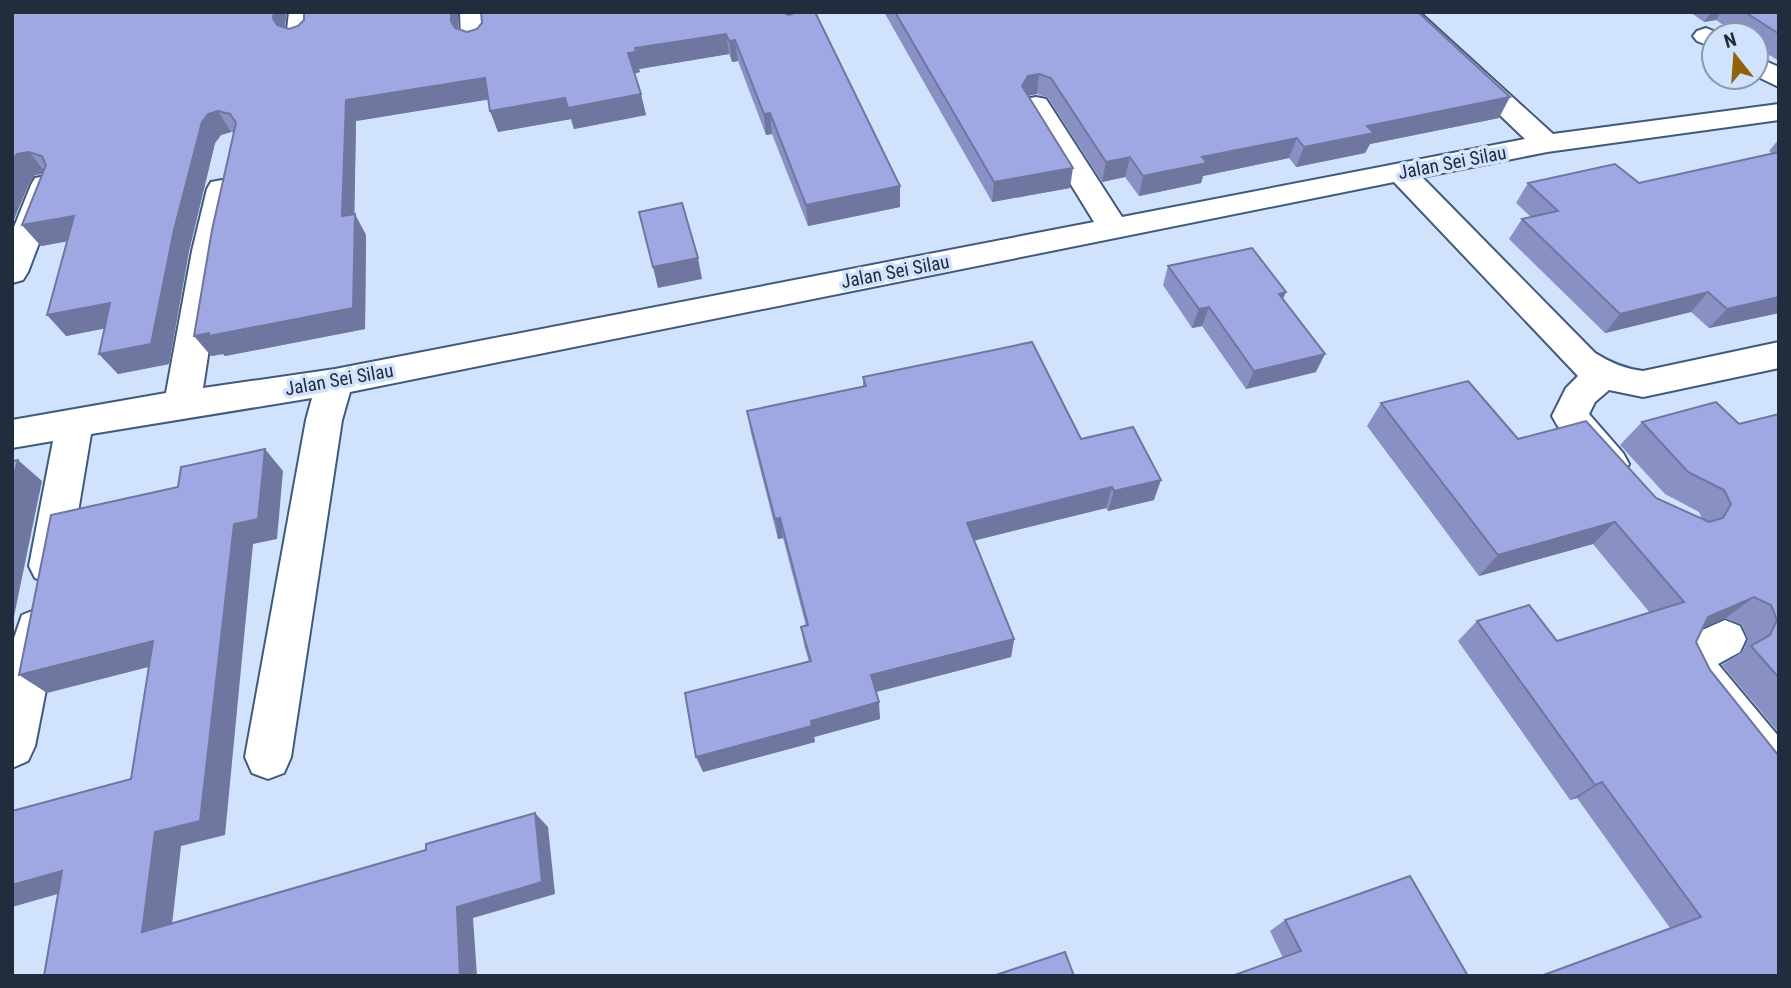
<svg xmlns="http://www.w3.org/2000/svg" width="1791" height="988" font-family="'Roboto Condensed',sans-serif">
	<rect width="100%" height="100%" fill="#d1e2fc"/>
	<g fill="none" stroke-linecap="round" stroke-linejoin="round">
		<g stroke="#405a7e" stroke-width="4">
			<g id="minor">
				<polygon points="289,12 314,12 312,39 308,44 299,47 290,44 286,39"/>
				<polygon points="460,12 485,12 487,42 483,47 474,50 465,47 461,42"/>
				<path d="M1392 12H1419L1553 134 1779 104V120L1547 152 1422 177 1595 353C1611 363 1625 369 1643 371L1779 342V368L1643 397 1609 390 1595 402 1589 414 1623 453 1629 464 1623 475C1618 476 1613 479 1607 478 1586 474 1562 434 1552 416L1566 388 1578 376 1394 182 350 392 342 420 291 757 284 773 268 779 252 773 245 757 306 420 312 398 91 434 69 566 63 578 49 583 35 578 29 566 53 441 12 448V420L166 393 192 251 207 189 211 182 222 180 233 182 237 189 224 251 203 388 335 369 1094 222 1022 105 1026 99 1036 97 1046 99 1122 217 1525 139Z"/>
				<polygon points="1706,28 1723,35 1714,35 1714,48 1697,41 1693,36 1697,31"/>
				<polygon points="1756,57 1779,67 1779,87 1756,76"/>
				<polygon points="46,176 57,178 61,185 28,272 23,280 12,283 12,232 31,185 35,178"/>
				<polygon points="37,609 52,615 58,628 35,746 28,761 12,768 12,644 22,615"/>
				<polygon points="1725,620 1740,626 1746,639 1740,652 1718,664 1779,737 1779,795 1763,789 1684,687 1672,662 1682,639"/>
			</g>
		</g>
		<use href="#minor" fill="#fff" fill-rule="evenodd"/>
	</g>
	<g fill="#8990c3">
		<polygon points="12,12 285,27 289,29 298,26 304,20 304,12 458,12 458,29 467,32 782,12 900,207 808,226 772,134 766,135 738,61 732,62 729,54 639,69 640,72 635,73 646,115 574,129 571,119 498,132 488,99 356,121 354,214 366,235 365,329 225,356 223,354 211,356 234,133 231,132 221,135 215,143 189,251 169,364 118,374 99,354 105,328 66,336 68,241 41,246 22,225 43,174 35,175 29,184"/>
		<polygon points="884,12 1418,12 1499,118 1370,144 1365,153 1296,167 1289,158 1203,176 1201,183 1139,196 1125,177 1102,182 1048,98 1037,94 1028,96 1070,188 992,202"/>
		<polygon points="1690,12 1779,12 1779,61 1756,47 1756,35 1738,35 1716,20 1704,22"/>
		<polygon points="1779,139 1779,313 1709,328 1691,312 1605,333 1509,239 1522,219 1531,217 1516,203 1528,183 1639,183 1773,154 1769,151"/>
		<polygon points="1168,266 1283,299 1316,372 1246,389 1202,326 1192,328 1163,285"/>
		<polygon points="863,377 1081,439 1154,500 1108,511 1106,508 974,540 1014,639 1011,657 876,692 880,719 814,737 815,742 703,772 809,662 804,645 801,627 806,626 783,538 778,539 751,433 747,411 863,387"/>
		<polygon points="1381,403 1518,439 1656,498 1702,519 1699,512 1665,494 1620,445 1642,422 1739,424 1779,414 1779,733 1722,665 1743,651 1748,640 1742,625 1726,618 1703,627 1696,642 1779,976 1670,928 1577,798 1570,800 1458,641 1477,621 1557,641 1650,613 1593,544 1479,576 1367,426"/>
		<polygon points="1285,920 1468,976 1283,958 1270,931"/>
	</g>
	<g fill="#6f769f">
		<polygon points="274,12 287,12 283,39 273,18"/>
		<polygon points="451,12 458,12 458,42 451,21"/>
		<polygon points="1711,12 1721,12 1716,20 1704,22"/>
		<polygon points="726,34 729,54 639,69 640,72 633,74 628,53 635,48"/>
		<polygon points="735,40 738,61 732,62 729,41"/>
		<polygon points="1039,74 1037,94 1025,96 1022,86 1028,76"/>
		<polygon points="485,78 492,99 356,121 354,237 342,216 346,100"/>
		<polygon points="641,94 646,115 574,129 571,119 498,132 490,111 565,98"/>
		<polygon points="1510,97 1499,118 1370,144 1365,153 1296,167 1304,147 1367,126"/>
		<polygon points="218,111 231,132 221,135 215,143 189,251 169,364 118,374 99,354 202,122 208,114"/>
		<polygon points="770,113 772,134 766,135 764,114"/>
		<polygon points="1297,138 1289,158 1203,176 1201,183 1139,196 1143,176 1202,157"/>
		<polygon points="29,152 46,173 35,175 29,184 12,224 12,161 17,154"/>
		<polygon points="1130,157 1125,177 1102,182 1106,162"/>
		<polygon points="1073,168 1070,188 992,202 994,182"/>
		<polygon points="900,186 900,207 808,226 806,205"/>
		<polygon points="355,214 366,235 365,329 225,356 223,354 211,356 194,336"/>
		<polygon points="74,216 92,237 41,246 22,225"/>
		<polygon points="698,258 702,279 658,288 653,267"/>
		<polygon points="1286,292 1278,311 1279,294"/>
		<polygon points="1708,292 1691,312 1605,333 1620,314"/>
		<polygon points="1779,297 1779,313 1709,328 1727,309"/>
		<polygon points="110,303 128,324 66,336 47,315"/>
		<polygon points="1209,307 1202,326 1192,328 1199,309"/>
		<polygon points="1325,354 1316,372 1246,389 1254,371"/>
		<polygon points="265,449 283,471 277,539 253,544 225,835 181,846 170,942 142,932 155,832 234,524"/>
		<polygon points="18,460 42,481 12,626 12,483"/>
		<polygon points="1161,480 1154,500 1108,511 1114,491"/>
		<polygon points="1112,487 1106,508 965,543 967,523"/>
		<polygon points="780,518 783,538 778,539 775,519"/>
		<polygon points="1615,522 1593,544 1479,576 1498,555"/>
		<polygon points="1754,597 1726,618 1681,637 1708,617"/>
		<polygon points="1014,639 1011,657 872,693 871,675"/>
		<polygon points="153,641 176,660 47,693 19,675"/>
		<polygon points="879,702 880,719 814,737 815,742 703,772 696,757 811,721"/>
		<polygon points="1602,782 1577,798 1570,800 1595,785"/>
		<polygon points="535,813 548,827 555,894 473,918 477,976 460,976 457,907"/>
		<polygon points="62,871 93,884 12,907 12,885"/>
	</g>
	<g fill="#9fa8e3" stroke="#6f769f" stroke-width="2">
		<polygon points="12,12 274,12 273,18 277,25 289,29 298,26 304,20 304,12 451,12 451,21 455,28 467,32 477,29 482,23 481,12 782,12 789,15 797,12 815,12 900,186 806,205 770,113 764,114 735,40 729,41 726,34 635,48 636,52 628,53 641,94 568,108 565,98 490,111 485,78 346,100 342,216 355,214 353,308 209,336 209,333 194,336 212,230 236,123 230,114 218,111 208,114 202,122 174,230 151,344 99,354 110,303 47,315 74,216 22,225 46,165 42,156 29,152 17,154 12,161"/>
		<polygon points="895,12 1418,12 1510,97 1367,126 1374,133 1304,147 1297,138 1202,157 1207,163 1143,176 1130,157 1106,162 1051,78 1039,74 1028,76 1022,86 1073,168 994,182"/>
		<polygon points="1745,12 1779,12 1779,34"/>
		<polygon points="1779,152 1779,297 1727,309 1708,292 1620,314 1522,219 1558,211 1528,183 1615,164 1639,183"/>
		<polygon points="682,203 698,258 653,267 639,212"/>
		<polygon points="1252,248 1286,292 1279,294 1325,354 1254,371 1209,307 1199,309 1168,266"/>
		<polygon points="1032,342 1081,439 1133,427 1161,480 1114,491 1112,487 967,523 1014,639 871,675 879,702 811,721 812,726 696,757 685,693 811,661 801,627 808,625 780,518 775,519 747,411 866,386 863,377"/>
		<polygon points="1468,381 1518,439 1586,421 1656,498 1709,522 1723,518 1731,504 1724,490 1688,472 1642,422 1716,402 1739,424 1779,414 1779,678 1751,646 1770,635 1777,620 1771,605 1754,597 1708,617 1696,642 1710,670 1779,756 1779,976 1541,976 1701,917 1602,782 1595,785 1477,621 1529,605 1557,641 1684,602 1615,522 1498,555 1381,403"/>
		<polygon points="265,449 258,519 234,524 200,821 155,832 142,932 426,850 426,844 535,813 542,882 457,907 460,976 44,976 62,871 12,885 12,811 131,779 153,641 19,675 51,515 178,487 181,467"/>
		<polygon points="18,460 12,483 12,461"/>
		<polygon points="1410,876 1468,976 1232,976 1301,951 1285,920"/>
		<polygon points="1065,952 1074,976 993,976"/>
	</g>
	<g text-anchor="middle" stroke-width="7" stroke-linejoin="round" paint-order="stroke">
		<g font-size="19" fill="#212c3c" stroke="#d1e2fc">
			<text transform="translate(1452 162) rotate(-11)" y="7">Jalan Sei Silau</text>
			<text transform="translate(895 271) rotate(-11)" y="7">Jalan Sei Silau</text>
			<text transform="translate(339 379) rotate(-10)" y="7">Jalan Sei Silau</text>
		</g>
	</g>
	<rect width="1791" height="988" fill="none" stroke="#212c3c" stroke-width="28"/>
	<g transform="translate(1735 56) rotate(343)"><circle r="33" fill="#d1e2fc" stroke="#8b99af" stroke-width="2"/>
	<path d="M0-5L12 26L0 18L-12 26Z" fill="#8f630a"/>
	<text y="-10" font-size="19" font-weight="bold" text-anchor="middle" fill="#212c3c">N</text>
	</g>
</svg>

------

● Exercise
Go through the records line by line, and copy each line that holds the string "transform".

● Answer space
			<text transform="translate(1452 162) rotate(-11)" y="7">Jalan Sei Silau</text>
			<text transform="translate(895 271) rotate(-11)" y="7">Jalan Sei Silau</text>
			<text transform="translate(339 379) rotate(-10)" y="7">Jalan Sei Silau</text>
	<g transform="translate(1735 56) rotate(343)"><circle r="33" fill="#d1e2fc" stroke="#8b99af" stroke-width="2"/>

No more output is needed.